In May, Nevada became the recipient of $654,640 from the Federal Emergency Management Agency (FEMA) for the Crisis Counseling Immediate Services Program, providing funding for services up to 60 days and 9 months after a presidential disaster declaration. This had allowed the state to deploy 39 pandemic crisis counselors, called Resilience Ambassadors, throughout the state.
Dr. Woodard says this is Nevada’s first CCP, which simultaneously means the state doesn’t have one to build on and there’s an opportunity to create one based on the public health model she and her colleagues believe is essential to suicide and mental health crisis prevention and intervention. They are calling it the Nevada Resilience Project.
The ambassadors, highly trained in psychological first aid and suicide prevention, are deployed at Boys and Girls Clubs across the state, the Frontier Community Coalition, the Southern Nevada Health District, Washoe County Human Services, Crisis Support Services of Nevada, and the Division of Aging and Disability-Nevada CAN. The latter is the state’s COVID-19 rapid response team for homebound seniors. The CCP grant also funds public awareness campaigns on healthy ways to cope and manage stress during the pandemic and access resources in the community.

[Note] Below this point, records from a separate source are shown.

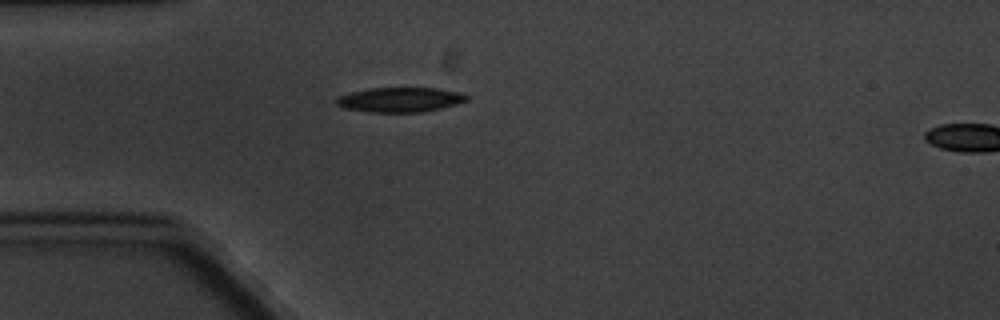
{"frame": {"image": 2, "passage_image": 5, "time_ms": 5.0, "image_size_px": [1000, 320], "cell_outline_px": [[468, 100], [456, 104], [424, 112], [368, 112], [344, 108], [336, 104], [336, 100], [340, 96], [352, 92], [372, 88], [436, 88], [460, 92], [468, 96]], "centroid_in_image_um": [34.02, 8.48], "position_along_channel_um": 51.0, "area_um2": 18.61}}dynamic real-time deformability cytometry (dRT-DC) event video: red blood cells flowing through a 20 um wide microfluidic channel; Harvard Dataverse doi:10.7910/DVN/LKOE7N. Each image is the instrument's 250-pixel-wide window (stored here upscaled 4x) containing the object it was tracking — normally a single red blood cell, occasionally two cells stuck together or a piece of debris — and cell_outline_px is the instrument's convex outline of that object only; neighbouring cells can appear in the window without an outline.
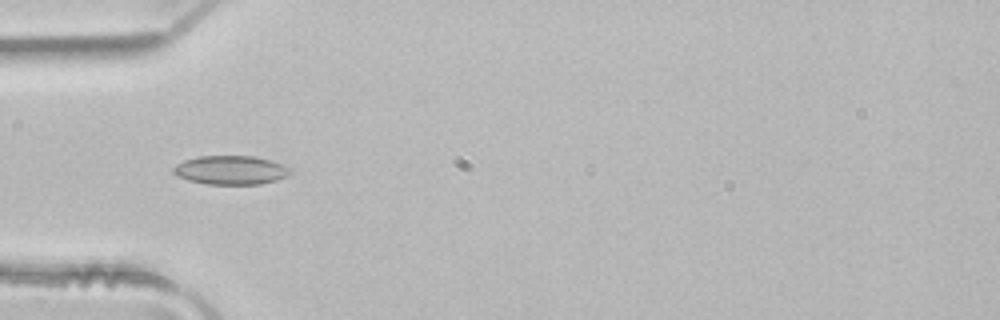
{"species": "common noctule bat (a hibernating species)", "species_latin": "Nyctalus noctula", "temperature_condition": "room temperature", "stored_images_in_passage": 4, "camera_frame_rate_fps": 3000, "um_per_image_px": 0.085, "animal": {"sex": "male", "body_mass_g": 21.5, "forearm_length_mm": 52.0}, "frame": {"image": 1, "passage_image": 4, "time_ms": 1.0, "image_size_px": [1000, 320], "cell_outline_px": [[292, 172], [288, 176], [276, 180], [260, 184], [208, 184], [188, 180], [172, 172], [172, 168], [176, 164], [184, 160], [200, 156], [252, 156], [268, 160], [292, 168]], "centroid_in_image_um": [19.62, 14.46], "position_along_channel_um": 65.4, "area_um2": 19.54}}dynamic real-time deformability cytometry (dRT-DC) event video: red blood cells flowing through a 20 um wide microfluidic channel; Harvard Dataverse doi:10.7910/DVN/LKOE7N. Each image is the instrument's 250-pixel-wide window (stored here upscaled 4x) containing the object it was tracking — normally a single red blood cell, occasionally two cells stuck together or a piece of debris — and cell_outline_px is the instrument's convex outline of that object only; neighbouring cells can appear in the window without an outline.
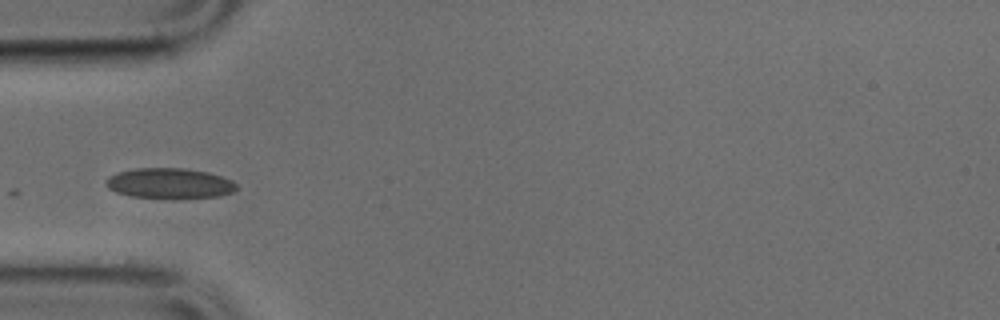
{"species": "common noctule bat (a hibernating species)", "species_latin": "Nyctalus noctula", "temperature_condition": "cold", "stored_images_in_passage": 35, "camera_frame_rate_fps": 3000, "um_per_image_px": 0.085, "animal": {"sex": "male", "body_mass_g": 17.9, "forearm_length_mm": 54.2}, "frame": {"image": 1, "passage_image": 1, "time_ms": 0.0, "image_size_px": [1000, 320], "cell_outline_px": [[236, 188], [232, 192], [220, 196], [132, 196], [116, 192], [108, 188], [104, 184], [104, 180], [108, 176], [116, 172], [136, 168], [184, 168], [208, 172], [232, 180], [236, 184]], "centroid_in_image_um": [14.35, 15.54], "position_along_channel_um": 70.7, "area_um2": 22.43}}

Dr. Woodard points out that Nevada helped regions build their early response capacity even before coronavirus, but now it can further put basic stabilization skills into people’s hands to support their communities. “The goal is to expand the number of people in a community who are ready, willing, and able to provide outreach,” says Dr. Woodard, “and teach positive coping to those in need early to prevent the need for more formal behavioral health interventions, and to promote psychological well-being in our communities and schools.”
According to Dr. Woodard, a public health approach to mental health promotion strengthens a much-needed safety net for Nevada, a state with large swaths of rural and frontier areas and a behavioral health provider shortage. “Some of our counties have few people and a lot of distance between resources and where people live.” Community members knowledgeable in psychological first aid, she says, are vital partners to the state’s crisis care response system. Together, the 39 CCP resilience ambassadors and the 100 plus volunteers trained in psychological first aid make up a formal and informal community support continuum. It’s all part of Dr. Woodard’s enduring sustainability plan where “the volunteer pool will exist long after the CCP is complete.” She says if there’s a disaster and a county needs a person trained in psychological first aid, DHHS could deploy volunteers.

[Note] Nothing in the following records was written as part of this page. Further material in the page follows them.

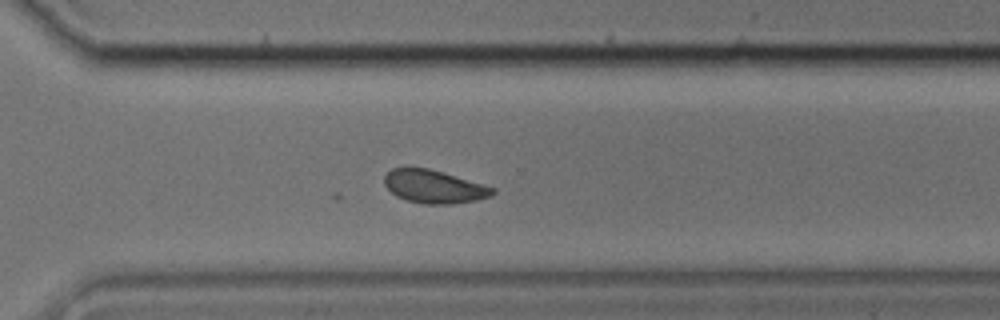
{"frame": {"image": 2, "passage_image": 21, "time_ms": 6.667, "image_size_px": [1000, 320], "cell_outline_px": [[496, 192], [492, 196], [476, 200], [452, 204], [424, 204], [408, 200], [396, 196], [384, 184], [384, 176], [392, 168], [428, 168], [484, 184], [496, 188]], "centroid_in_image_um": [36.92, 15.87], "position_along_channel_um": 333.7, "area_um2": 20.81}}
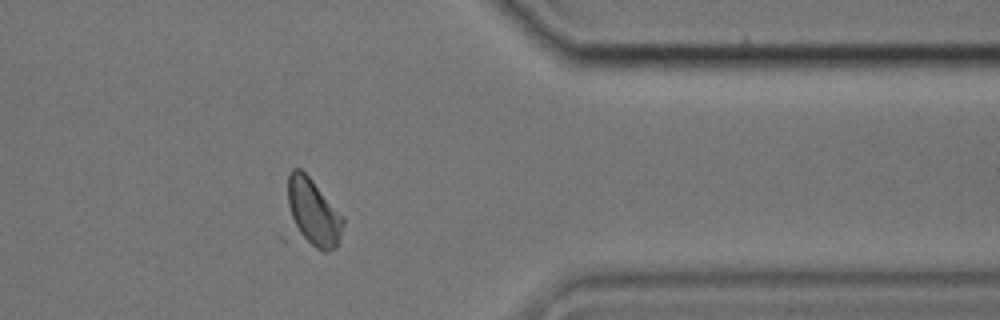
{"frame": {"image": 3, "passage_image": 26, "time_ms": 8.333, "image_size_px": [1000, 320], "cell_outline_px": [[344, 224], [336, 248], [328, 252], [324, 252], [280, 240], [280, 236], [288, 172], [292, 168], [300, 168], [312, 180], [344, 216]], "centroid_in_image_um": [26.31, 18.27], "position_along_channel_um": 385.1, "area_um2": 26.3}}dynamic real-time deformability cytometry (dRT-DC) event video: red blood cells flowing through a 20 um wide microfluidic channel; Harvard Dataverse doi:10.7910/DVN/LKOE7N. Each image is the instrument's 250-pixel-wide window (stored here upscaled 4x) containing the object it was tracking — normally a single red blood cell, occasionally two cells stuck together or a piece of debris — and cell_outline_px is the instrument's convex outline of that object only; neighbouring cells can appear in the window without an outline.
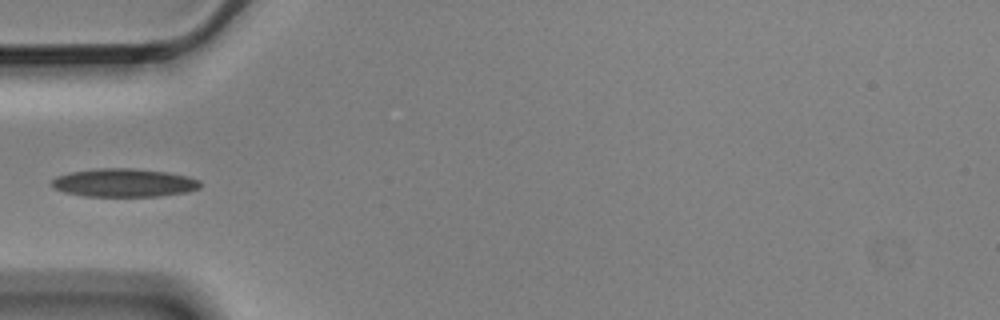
{"species": "Egyptian fruit bat (a non-hibernating species)", "species_latin": "Rousettus aegyptiacus", "temperature_condition": "cold", "stored_images_in_passage": 4, "camera_frame_rate_fps": 3000, "um_per_image_px": 0.085, "animal": {"sex": "male"}, "frame": {"image": 1, "passage_image": 4, "time_ms": 1.0, "image_size_px": [1000, 320], "cell_outline_px": [[200, 188], [188, 192], [160, 196], [84, 196], [64, 192], [52, 188], [52, 180], [56, 176], [72, 172], [100, 168], [132, 168], [168, 172], [188, 176], [200, 180]], "centroid_in_image_um": [10.56, 15.54], "position_along_channel_um": 74.4, "area_um2": 24.57}}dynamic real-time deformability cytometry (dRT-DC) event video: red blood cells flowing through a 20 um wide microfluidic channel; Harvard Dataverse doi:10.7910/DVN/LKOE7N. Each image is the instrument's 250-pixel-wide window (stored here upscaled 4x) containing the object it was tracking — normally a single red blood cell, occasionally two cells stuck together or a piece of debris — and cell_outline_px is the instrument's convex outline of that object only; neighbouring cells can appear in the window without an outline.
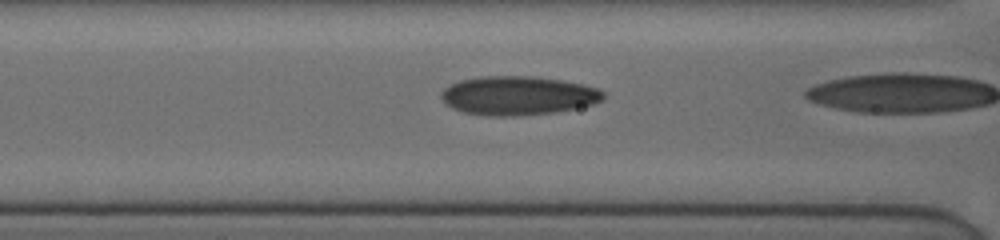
{"species": "human", "species_latin": "Homo sapiens", "temperature_condition": "cold", "stored_images_in_passage": 18, "camera_frame_rate_fps": 3000, "um_per_image_px": 0.085, "donor": {"sex": "female"}, "frame": {"image": 1, "passage_image": 6, "time_ms": 1.333, "image_size_px": [1000, 240], "cell_outline_px": [[604, 100], [592, 104], [556, 112], [520, 116], [484, 116], [464, 112], [452, 108], [444, 104], [440, 96], [440, 92], [444, 88], [460, 80], [484, 76], [532, 76], [560, 80], [584, 84], [596, 88], [604, 92]], "centroid_in_image_um": [44.0, 8.13], "position_along_channel_um": 122.6, "area_um2": 36.93}}
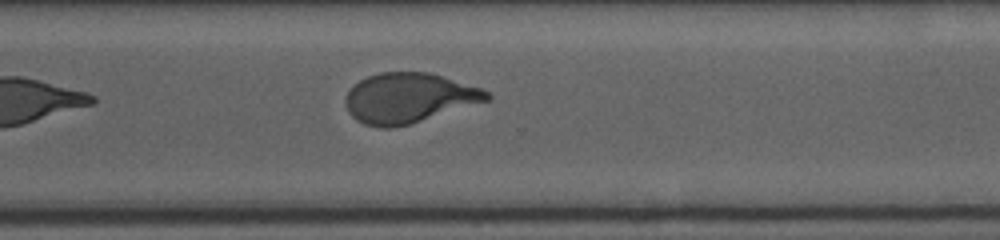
{"frame": {"image": 2, "passage_image": 18, "time_ms": 7.667, "image_size_px": [1000, 240], "cell_outline_px": [[492, 96], [488, 100], [408, 124], [392, 128], [380, 128], [364, 124], [356, 120], [348, 112], [344, 100], [348, 92], [360, 80], [368, 76], [380, 72], [428, 72], [484, 88]], "centroid_in_image_um": [34.73, 8.32], "position_along_channel_um": 335.9, "area_um2": 40.81}}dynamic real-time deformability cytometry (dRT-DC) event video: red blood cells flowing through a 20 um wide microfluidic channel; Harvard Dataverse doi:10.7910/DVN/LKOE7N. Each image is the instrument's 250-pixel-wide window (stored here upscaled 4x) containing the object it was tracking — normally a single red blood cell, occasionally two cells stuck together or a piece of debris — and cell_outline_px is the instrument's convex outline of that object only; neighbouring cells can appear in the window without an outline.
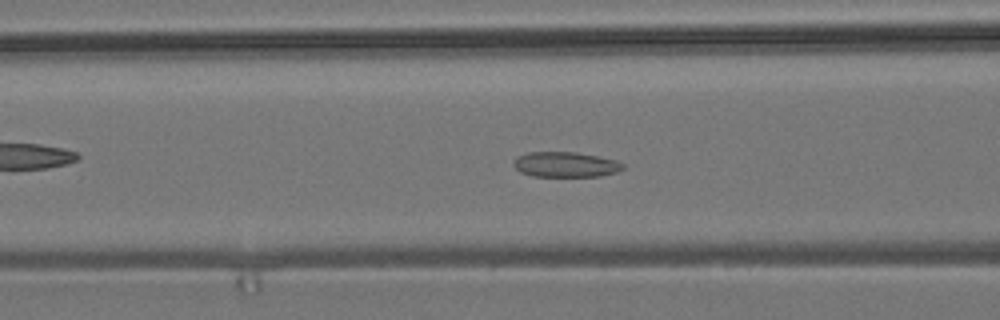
{"species": "common noctule bat (a hibernating species)", "species_latin": "Nyctalus noctula", "temperature_condition": "room temperature", "stored_images_in_passage": 56, "camera_frame_rate_fps": 3000, "um_per_image_px": 0.085, "animal": {"sex": "male", "body_mass_g": 19.2, "forearm_length_mm": 51.8}, "frame": {"image": 1, "passage_image": 21, "time_ms": 6.667, "image_size_px": [1000, 320], "cell_outline_px": [[624, 168], [616, 172], [600, 176], [532, 176], [520, 172], [512, 164], [512, 160], [516, 156], [528, 152], [576, 152], [616, 160], [624, 164]], "centroid_in_image_um": [48.02, 13.98], "position_along_channel_um": 118.6, "area_um2": 16.13}}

Throughout the nation, notes Dr. Woodard, there’s a great deal of dependence on formal behavioral health treatment services and a dichotomous view that either a community has resources or it doesn’t. Yet, says Dr. Woodard, most people in crisis prefer to speak to someone they know and trust in their community. “We recognize that when someone is emotionally struggling, the last place that most people first select to go is the emergency room. Our communities can provide the vital supports needed for prevention and early intervention for people experiencing early crises. More often than not, people rarely identify themselves as in crisis until the crisis is so great they need formal intervention.”
A natural extension to the formal behavioral health treatment system is to bring in the community: people who are aware and adequately trained to assist and intervene. “Mental health promotion, prevention, and early intervention must be cultivated where we all live, learn, work, and play. When our communities can respond to the needs of each of us, we are all more resilient together.”
“This,” says Dr. Woodard, “allows us to have tough conversations with each other, but conversations we need to have.”